Detractors of Universal Jurisdiction state that it becomes an impediment to national reconciliation procedures set up by new democratic governments to deal with their countries’ questionable pasts. Additionally, they claim that once the Pandora’s box of jurisdiction has been opened, the political pressures on international prosecutions are difficult to control. A good example is Belgium, which, until recently, had a statute providing for jurisdiction over international crimes, whether there was any connection to Belgium or not. Its courts became a haven for political claims against national leaders, claims that had no chance in the country where the events took place. Complainants sought to prosecute Ariel Sharon for abuses in Lebanon, and former president George H.W. Bush for a bombing in Baghdad during the first Gulf War. U.S. The law was eventually amended when Defense Secretary Donald Rumsfeld, threatened to withdraw NATO headquarters from Brussels, Belgian parliament weakened the jurisdiction to the point where it is available only if the victim or the accused is Belgian.

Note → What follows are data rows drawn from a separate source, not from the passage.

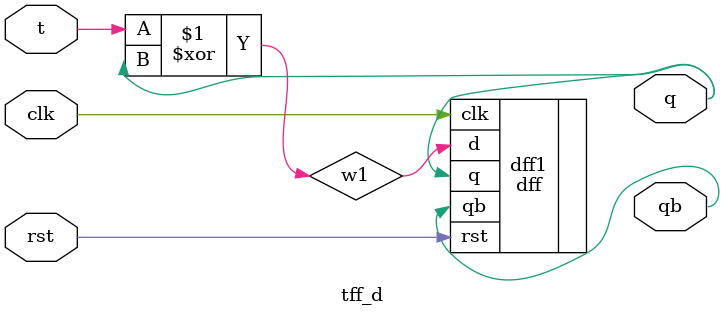
<source format=v>
`timescale 1ns / 1ps
module tff_d(input clk,rst,t, output q,qb);
wire w1;
dff dff1(.d(w1),.clk(clk),.rst(rst),.q(q),.qb(qb));
xor x1( w1,t,q);

endmodule

</source>
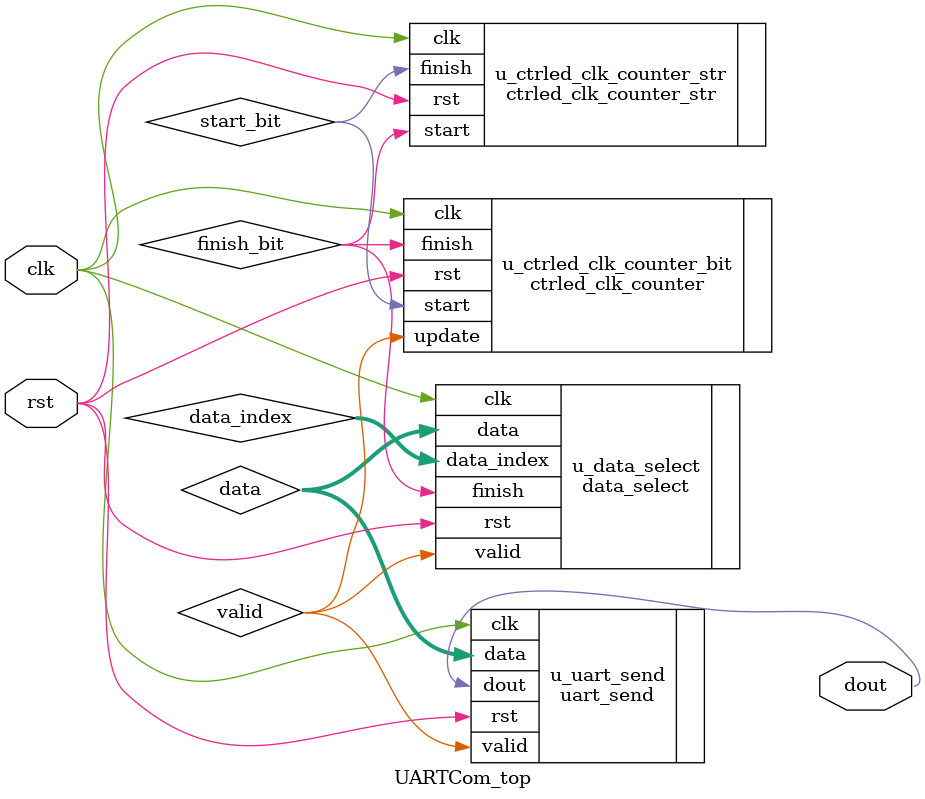
<source format=v>
module UARTCom_top(
    input clk,
    input rst,
    output dout  
);

    wire valid;

    wire start_bit;
    wire finish_bit ;

    ctrled_clk_counter #(
        .CNT_MAX(100000),
        .INIT(1)
    ) u_ctrled_clk_counter_bit(
        .clk(clk),
        .rst(rst),
        .start(start_bit),
        .finish(finish_bit),
        .update(valid)
    );

    ctrled_clk_counter_str #(
        .CNT_MAX(20000000),
        .INIT(0)
    ) u_ctrled_clk_counter_str(
        .clk(clk),
        .rst(rst),
        .start(finish_bit),
        .finish(start_bit)
    );

    wire [7:0] data;
    wire [3:0] data_index;

    data_select u_data_select(
        .clk(clk),
        .rst(rst),
        .valid(valid),
        .data_index(data_index),
        .finish(finish_bit),
        .data(data)
    );

    uart_send u_uart_send(
        .clk(clk),
        .rst(rst),
        .valid(valid),
        .data(data),
        .dout(dout)
    );

endmodule
</source>
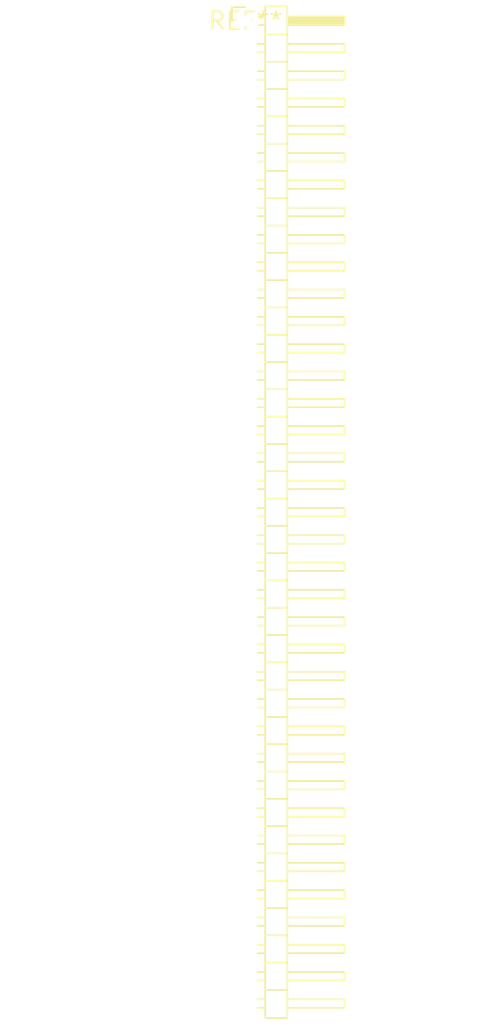
<source format=kicad_pcb>
(kicad_pcb (version 20240108) (generator pcbnew)

  (general
    (thickness 1.6)
  )

  (paper "A4")
  (layers
    (0 "F.Cu" signal)
    (31 "B.Cu" signal)
    (32 "B.Adhes" user "B.Adhesive")
    (33 "F.Adhes" user "F.Adhesive")
    (34 "B.Paste" user)
    (35 "F.Paste" user)
    (36 "B.SilkS" user "B.Silkscreen")
    (37 "F.SilkS" user "F.Silkscreen")
    (38 "B.Mask" user)
    (39 "F.Mask" user)
    (40 "Dwgs.User" user "User.Drawings")
    (41 "Cmts.User" user "User.Comments")
    (42 "Eco1.User" user "User.Eco1")
    (43 "Eco2.User" user "User.Eco2")
    (44 "Edge.Cuts" user)
    (45 "Margin" user)
    (46 "B.CrtYd" user "B.Courtyard")
    (47 "F.CrtYd" user "F.Courtyard")
    (48 "B.Fab" user)
    (49 "F.Fab" user)
    (50 "User.1" user)
    (51 "User.2" user)
    (52 "User.3" user)
    (53 "User.4" user)
    (54 "User.5" user)
    (55 "User.6" user)
    (56 "User.7" user)
    (57 "User.8" user)
    (58 "User.9" user)
  )

  (setup
    (pad_to_mask_clearance 0)
    (pcbplotparams
      (layerselection 0x00010fc_ffffffff)
      (plot_on_all_layers_selection 0x0000000_00000000)
      (disableapertmacros false)
      (usegerberextensions false)
      (usegerberattributes false)
      (usegerberadvancedattributes false)
      (creategerberjobfile false)
      (dashed_line_dash_ratio 12.000000)
      (dashed_line_gap_ratio 3.000000)
      (svgprecision 4)
      (plotframeref false)
      (viasonmask false)
      (mode 1)
      (useauxorigin false)
      (hpglpennumber 1)
      (hpglpenspeed 20)
      (hpglpendiameter 15.000000)
      (dxfpolygonmode false)
      (dxfimperialunits false)
      (dxfusepcbnewfont false)
      (psnegative false)
      (psa4output false)
      (plotreference false)
      (plotvalue false)
      (plotinvisibletext false)
      (sketchpadsonfab false)
      (subtractmaskfromsilk false)
      (outputformat 1)
      (mirror false)
      (drillshape 1)
      (scaleselection 1)
      (outputdirectory "")
    )
  )

  (net 0 "")

  (footprint "PinHeader_1x37_P2.00mm_Horizontal" (layer "F.Cu") (at 0 0))

)

</source>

In the case of Hissène Habré, President Obama has publicly praised Senegal’s establishment of the Extraordinary African Chambers to try the worst crimes of Habré’s government. Obama said the United States would provide resources to support the work of the tribunal. Reed Brody, counsel for the victims has stated that “[i]f Hissène Habré’s trial is conducted in a fair and transparent manner it could mark a turning point for justice in Africa.”

After 22 years seeking justice, a trial in this case is also turning point for the victims and perhaps a step in the right direction in the development of justice for international crimes.